On the macro front, the US April non-farm payrolls exceeded expectations and the unemployment rate remained stable, temporarily alleviating recession fears. However, the Q1 GDP contraction of 0.3% on an annualized basis revealed a decline in endogenous growth momentum. Coupled with potential retaliatory tariff threats, the risk of economic stagnation has risen. Although the US Fed has paused interest rate hikes three times in a row, Powell's statements have kept the door open for interest rate cuts and reiterated policy independence. While this has soothed the market, it cannot conceal the pressure of sticky inflation on real interest rates. China, on the other hand, has preemptively launched unexpected easing measures, including RRR cuts, interest rate cuts, and reductions in housing provident fund rates, completing policy hedging before the US Fed's interest rate decision. It has clearly shifted its monetary policy objectives towards "stabilizing growth + promoting price rebound", directly stimulating infrastructure/real estate chains and new energy capacity. Copper futures have been caught in a tug-of-war between bulls and bears during the week: macroeconomic recession risks are pitted against tight fundamentals. LME copper fluctuated between $9,350-9,550/mt, while the most-traded SHFE copper contract fluctuated rangebound between 77,000-78,000 yuan/mt.
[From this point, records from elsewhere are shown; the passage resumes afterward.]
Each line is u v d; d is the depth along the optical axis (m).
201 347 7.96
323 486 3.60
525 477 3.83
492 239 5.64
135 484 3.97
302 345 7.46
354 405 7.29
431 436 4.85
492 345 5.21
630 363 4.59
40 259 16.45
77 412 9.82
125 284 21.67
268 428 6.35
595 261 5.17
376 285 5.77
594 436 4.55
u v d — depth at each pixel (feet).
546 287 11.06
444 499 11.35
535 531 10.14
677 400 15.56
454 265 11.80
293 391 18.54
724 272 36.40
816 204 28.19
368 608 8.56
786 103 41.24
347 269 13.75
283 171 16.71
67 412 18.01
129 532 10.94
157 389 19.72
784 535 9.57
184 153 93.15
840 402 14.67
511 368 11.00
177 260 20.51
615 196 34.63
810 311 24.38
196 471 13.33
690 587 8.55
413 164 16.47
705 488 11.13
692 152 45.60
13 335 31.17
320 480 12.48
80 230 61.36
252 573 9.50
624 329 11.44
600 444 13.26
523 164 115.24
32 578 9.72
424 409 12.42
On the fundamental front, copper cathode imports in April declined MoM from March, but copper concentrate imports exceeded historical highs. During the Labour Day holiday, domestic copper cathode inventories fell instead of rising. The backwardation structure of the nearby SHFE copper contract widened by more than 600 yuan/mt at the end of the week, sparking market concerns about structural risks. Spot premiums rapidly fell from 300 yuan/mt at the beginning of the week to near parity, with market trading shifting more towards deferred contracts. The sustainability of downstream enterprise consumption currently appears weak. After entering May, the operating rate has shown a downward trend. While orders on hand continue to be depleted, growth in new orders remains limited. However, the structural issue of tight raw material supply at the upstream end remains difficult to alleviate in the short term.

Looking ahead to next week, the US and the UK have initially reached a consensus on tariff issues. It is necessary to monitor new developments in tariff and trade issues between China and the US after their talks in Europe. Whether macroeconomic tensions ease will bring significant uncertainty to subsequent copper price fluctuations. It is expected that LME copper will fluctuate between $9,350-9,600/mt next week, while SHFE copper will fluctuate between 77,000-78,500 yuan/mt. On the spot front, under a high backwardation structure, spot prices against the SHFE copper 2505 contract have fallen to near parity. It is expected that the backwardation structure will still widen on the last trading day of the 2505 contract. Spot prices against the SHFE copper 2505 contract are expected to range from a discount of 200 yuan/mt to parity. After the contract rollover, it is expected to range from a premium of 300-500 yuan/mt against the SHFE copper 2506 contract.